The Site Reliability Engineer (SRE) will work alongside engineering and operations teams to ensure the reliability and efficiency of Adobe’s services and systems. You will focus on automating processes, improving infrastructure, and resolving performance and availability issues to ensure a seamless experience for our customers. As an SRE, you will help bridge the gap between software engineering and operations, applying a software engineering mindset to system administration tasks.
Key Responsibilities:
- Able to work on site in one of the following locations: Overland Park, KS - Bellevue, WA - Atlanta, GA
- Ensure the availability, scalability, and reliability of Adobe’s cloud services and platforms.
- Collaborate with development teams to design, deploy, and maintain robust systems that can scale as demand increases.
- Automate manual tasks and improve efficiency in the deployment, monitoring, and management of systems and infrastructure.
- Develop and maintain monitoring, alerting, and incident management systems to identify and resolve potential issues before they impact customers.
- Participate in the on-call rotation and troubleshoot production issues, ensuring fast recovery and minimal downtime.
- Continuously improve system performance by identifying bottlenecks, optimizing processes, and recommending enhancements.
- Analyze and resolve service outages and capacity issues.
- Develop tools to streamline operational tasks and improve the overall reliability of production systems.
- Work closely with security teams to ensure the integrity and security of systems.
- Contribute to the documentation and best practices for site reliability across teams.
Skills & Qualifications:
- Bachelor’s degree in Computer Science, Engineering, or a related field, or equivalent practical experience.
- Proven experience as a Site Reliability Engineer, DevOps Engineer, or similar role, working with large-scale distributed systems.
- Strong programming skills in languages such as Python, Go, Java, or similar.
- Solid understanding of cloud technologies (AWS, Azure, Google Cloud, etc.) and containerization (Docker, Kubernetes).

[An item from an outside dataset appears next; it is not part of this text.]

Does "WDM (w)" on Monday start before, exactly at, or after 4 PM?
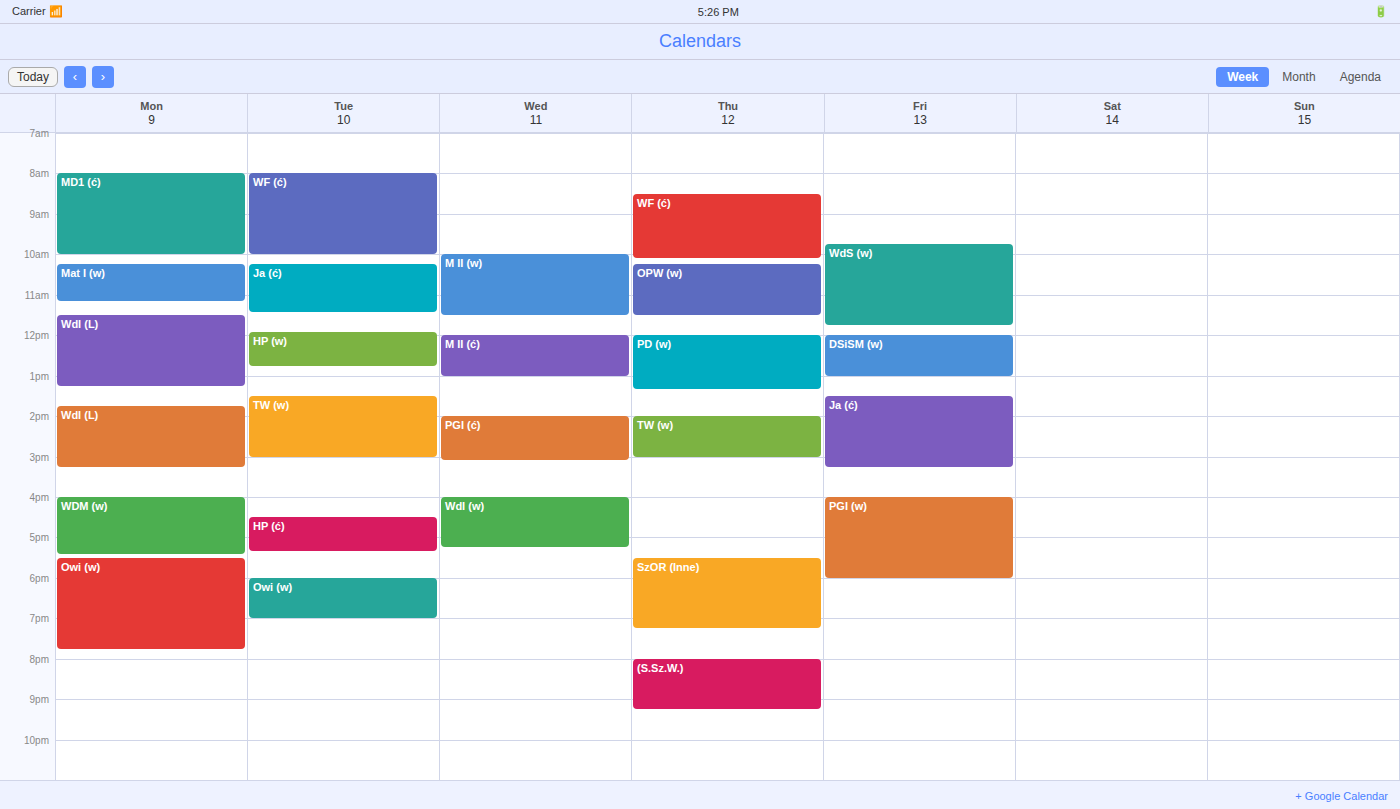
4:00 PM -- exactly at 4 PM, on the 4 PM line.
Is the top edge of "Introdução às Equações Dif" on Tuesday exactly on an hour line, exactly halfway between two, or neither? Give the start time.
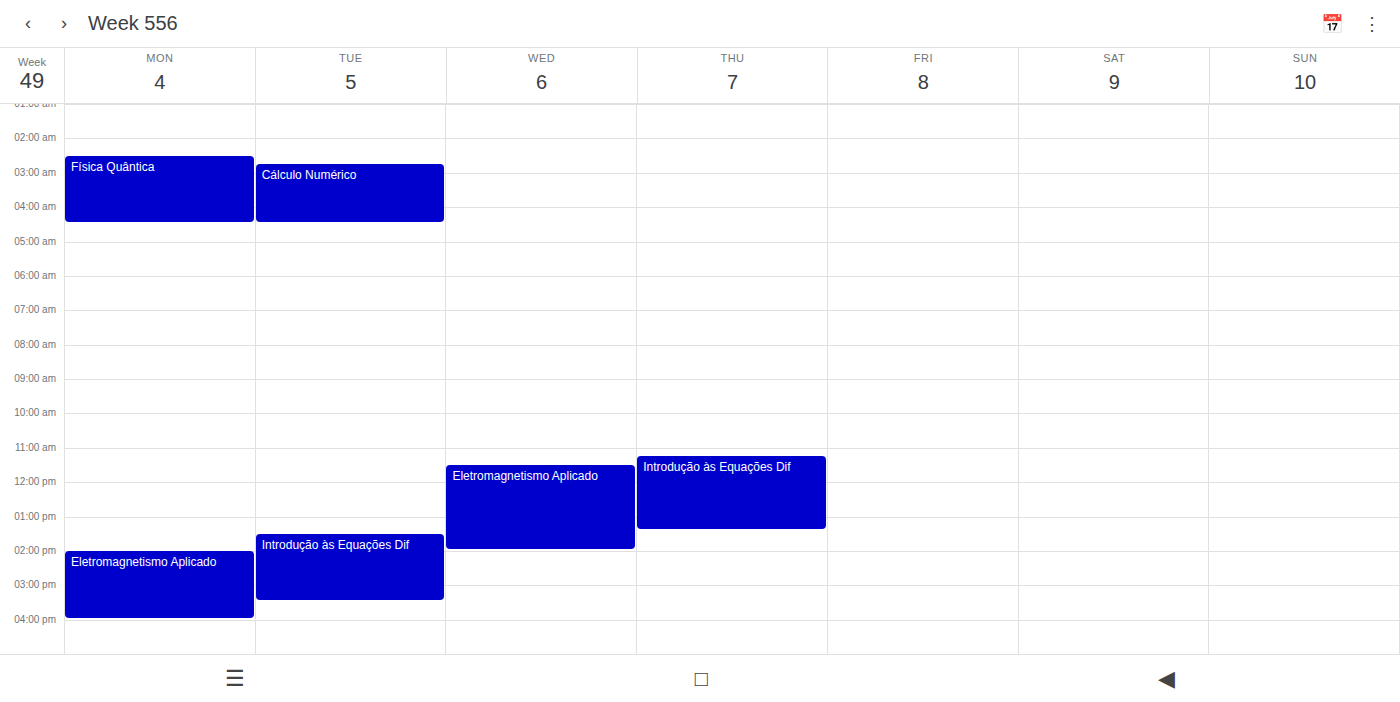
1:30 PM -- halfway between the 1 PM and 2 PM lines.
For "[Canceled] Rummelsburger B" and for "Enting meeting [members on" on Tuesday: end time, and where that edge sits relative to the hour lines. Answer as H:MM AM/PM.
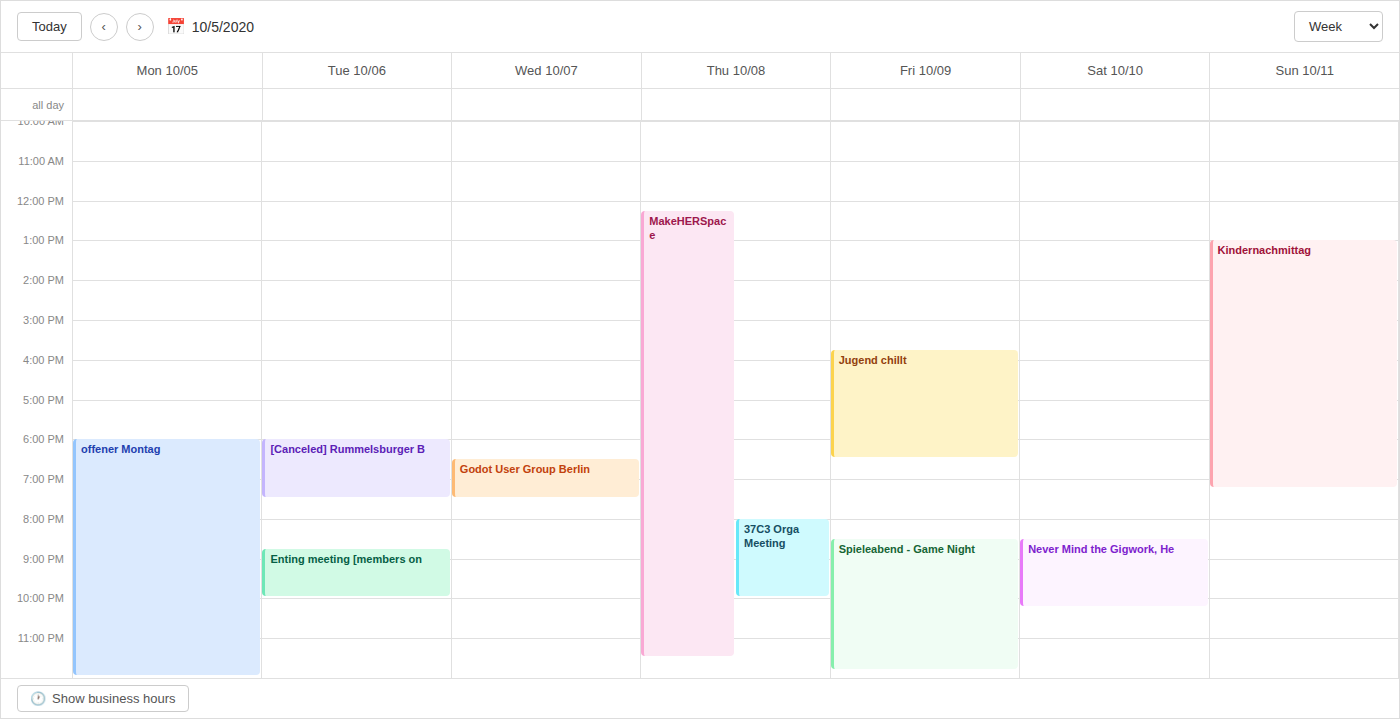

- Hands-on experience with monitoring, logging, and alerting tools such as Prometheus, Grafana, ELK stack, or similar.
- Experience with automation and configuration management tools like Terraform, Ansible, or Chef.
- Strong knowledge of systems administration (Linux/Unix-based environments) and networking concepts.
- Expertise in handling incident management, including troubleshooting and root cause analysis.
- Ability to work collaboratively in a fast-paced, cross-functional team environment.
- Excellent communication skills, both written and verbal.
Preferred Qualifications:
- Experience with CI/CD pipelines and deployment automation.
- Familiarity with database management systems (e.g., MySQL, PostgreSQL, NoSQL).
- Experience with infrastructure as code (IaC) practices.
- Cloud certifications (AWS Certified Solutions Architect, Google Cloud Professional Cloud Architect, etc.) are a plus.